**WHAT TO DO:**
Reproduce every line of the data below verbatim, keeping the original order.
-------- THE RECORDS
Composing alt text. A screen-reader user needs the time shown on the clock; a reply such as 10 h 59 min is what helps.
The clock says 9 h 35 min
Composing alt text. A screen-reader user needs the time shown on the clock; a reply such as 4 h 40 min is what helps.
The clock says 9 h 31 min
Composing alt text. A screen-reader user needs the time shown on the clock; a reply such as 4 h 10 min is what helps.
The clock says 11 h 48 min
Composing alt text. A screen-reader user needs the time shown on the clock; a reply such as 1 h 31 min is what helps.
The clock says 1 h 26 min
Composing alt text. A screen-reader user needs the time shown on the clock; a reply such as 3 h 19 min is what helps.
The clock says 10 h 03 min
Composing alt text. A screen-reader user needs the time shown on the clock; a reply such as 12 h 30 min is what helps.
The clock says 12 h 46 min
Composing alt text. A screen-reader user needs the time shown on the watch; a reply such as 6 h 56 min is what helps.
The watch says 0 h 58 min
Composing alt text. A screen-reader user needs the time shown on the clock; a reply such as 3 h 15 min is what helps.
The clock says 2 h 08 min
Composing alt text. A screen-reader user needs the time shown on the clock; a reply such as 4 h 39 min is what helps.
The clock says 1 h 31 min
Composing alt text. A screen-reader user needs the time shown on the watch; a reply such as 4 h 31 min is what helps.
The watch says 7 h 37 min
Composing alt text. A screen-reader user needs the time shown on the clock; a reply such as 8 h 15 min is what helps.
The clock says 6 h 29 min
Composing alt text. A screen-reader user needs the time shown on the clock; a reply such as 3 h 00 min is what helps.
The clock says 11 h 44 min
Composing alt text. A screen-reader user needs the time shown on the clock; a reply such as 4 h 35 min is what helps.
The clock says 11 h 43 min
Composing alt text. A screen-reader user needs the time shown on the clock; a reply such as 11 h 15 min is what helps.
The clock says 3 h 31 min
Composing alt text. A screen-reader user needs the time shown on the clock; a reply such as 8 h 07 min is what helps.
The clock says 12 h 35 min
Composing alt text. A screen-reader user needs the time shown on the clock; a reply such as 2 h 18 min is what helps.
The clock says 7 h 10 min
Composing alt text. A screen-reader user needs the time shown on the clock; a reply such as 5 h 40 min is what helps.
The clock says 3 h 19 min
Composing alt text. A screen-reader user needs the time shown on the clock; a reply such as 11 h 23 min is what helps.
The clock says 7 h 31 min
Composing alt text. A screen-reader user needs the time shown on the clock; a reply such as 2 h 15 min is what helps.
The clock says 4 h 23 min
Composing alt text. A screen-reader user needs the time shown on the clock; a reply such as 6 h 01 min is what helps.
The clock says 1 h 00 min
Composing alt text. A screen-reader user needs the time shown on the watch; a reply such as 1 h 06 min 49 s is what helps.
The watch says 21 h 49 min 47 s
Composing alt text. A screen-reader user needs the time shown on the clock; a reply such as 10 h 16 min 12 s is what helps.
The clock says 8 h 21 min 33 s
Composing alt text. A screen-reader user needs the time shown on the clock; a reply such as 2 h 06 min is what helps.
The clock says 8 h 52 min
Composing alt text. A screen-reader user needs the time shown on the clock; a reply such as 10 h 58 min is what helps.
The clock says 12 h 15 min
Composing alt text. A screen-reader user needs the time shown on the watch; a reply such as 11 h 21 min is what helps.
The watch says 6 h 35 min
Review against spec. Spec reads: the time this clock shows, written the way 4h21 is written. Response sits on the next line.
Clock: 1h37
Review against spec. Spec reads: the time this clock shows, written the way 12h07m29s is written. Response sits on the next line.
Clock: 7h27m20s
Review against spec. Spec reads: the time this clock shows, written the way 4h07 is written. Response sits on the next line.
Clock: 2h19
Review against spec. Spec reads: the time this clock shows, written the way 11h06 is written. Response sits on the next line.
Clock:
----------------
**TASK OUTPUT:**
Composing alt text. A screen-reader user needs the time shown on the clock; a reply such as 10 h 59 min is what helps.
The clock says 9 h 35 min
Composing alt text. A screen-reader user needs the time shown on the clock; a reply such as 4 h 40 min is what helps.
The clock says 9 h 31 min
Composing alt text. A screen-reader user needs the time shown on the clock; a reply such as 4 h 10 min is what helps.
The clock says 11 h 48 min
Composing alt text. A screen-reader user needs the time shown on the clock; a reply such as 1 h 31 min is what helps.
The clock says 1 h 26 min
Composing alt text. A screen-reader user needs the time shown on the clock; a reply such as 3 h 19 min is what helps.
The clock says 10 h 03 min
Composing alt text. A screen-reader user needs the time shown on the clock; a reply such as 12 h 30 min is what helps.
The clock says 12 h 46 min
Composing alt text. A screen-reader user needs the time shown on the watch; a reply such as 6 h 56 min is what helps.
The watch says 0 h 58 min
Composing alt text. A screen-reader user needs the time shown on the clock; a reply such as 3 h 15 min is what helps.
The clock says 2 h 08 min
Composing alt text. A screen-reader user needs the time shown on the clock; a reply such as 4 h 39 min is what helps.
The clock says 1 h 31 min
Composing alt text. A screen-reader user needs the time shown on the watch; a reply such as 4 h 31 min is what helps.
The watch says 7 h 37 min
Composing alt text. A screen-reader user needs the time shown on the clock; a reply such as 8 h 15 min is what helps.
The clock says 6 h 29 min
Composing alt text. A screen-reader user needs the time shown on the clock; a reply such as 3 h 00 min is what helps.
The clock says 11 h 44 min
Composing alt text. A screen-reader user needs the time shown on the clock; a reply such as 4 h 35 min is what helps.
The clock says 11 h 43 min
Composing alt text. A screen-reader user needs the time shown on the clock; a reply such as 11 h 15 min is what helps.
The clock says 3 h 31 min
Composing alt text. A screen-reader user needs the time shown on the clock; a reply such as 8 h 07 min is what helps.
The clock says 12 h 35 min
Composing alt text. A screen-reader user needs the time shown on the clock; a reply such as 2 h 18 min is what helps.
The clock says 7 h 10 min
Composing alt text. A screen-reader user needs the time shown on the clock; a reply such as 5 h 40 min is what helps.
The clock says 3 h 19 min
Composing alt text. A screen-reader user needs the time shown on the clock; a reply such as 11 h 23 min is what helps.
The clock says 7 h 31 min
Composing alt text. A screen-reader user needs the time shown on the clock; a reply such as 2 h 15 min is what helps.
The clock says 4 h 23 min
Composing alt text. A screen-reader user needs the time shown on the clock; a reply such as 6 h 01 min is what helps.
The clock says 1 h 00 min
Composing alt text. A screen-reader user needs the time shown on the watch; a reply such as 1 h 06 min 49 s is what helps.
The watch says 21 h 49 min 47 s
Composing alt text. A screen-reader user needs the time shown on the clock; a reply such as 10 h 16 min 12 s is what helps.
The clock says 8 h 21 min 33 s
Composing alt text. A screen-reader user needs the time shown on the clock; a reply such as 2 h 06 min is what helps.
The clock says 8 h 52 min
Composing alt text. A screen-reader user needs the time shown on the clock; a reply such as 10 h 58 min is what helps.
The clock says 12 h 15 min
Composing alt text. A screen-reader user needs the time shown on the watch; a reply such as 11 h 21 min is what helps.
The watch says 6 h 35 min
Review against spec. Spec reads: the time this clock shows, written the way 4h21 is written. Response sits on the next line.
Clock: 1h37
Review against spec. Spec reads: the time this clock shows, written the way 12h07m29s is written. Response sits on the next line.
Clock: 7h27m20s
Review against spec. Spec reads: the time this clock shows, written the way 4h07 is written. Response sits on the next line.
Clock: 2h19
Review against spec. Spec reads: the time this clock shows, written the way 11h06 is written. Response sits on the next line.
Clock:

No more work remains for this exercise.